Mary worked with students’ struggles to build teams where collaboration was the essence, where students listened and bounced ideas off each other; built upon each other’s ideas and were able to arrive at reasonable decisions by consensus.

During subsequent team challenges their abilities to work together improved markedly.

Today, teams work in all fields of human endeavor from sports, medicine, engineering to education, and the military. What is the essence of good team work? Being able to work for the good of the group, not always feeling that one’s ideas are the best but keeping your eye on the intended outcome.

As somebody once noted, “There’s no `i’ in `team.’”

Phil Jackson, the NBA’s most successful coach observed in Sacred Hoops (1995), quoting his former NY Knick coach Red Holzman, “

The power of We is stronger power of Me.”

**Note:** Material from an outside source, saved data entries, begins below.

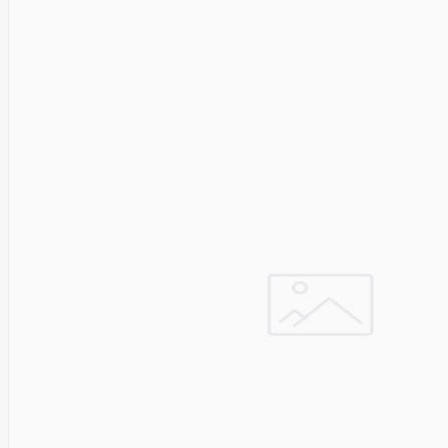
Asus
Aten
Aukey
Autel
Aver
Avizio
Power
AXAGON
Axis
Baseus
Be Quiet
Belt
Benq
Bentel
Biostar
Bisson
Biwin
Blackshark
Blackview
Blow
Bluewalker
Bmg
Bosch
Braun
Brother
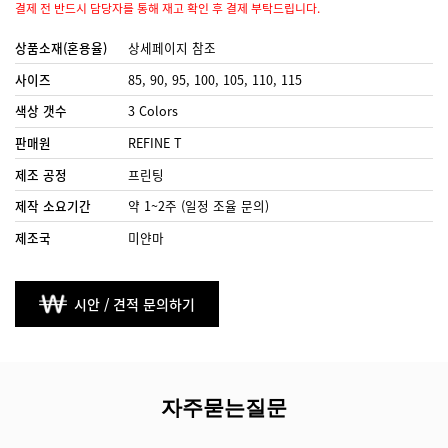
결제 전 반드시 담당자를 통해 재고 확인 후 결제 부탁드립니다.
상품소재(혼용율)
상세페이지 참조
사이즈
85, 90, 95, 100, 105, 110, 115
색상 갯수
3 Colors
판매원
REFINE T
제조 공정
프린팅
제작 소요기간
약 1~2주 (일정 조율 문의)
제조국
미얀마
시안 / 견적 문의하기
자주묻는질문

And, “Working with the Chicago Bulls I’ve learned that the most effect way to forge a winning team is to call on the players’ need to connect with something larger than themselves.” (p. 5)

This “something larger than themselves” might be the goals of the team--to do your best, as John Wooden coached; the desire of every family--develop its health, welfare and collective joy; the aspirations of a concerned citizenry--to preserve the essence of our democracy; the vision of an action group--to save the planet.

This might or might not be hard for Carlee and her friends to grasp, working for something larger and more significant than our own egos, our own successes, and today, how wonderful it is that there are in every walk of life people who recognize daily that power in a team’s committing to goals representing

an ideal worth striving for, the betterment of the human condition. Perhaps in every walk of life with some notable exceptions.

Carlee and her friends might just have learned life’s most important lesson.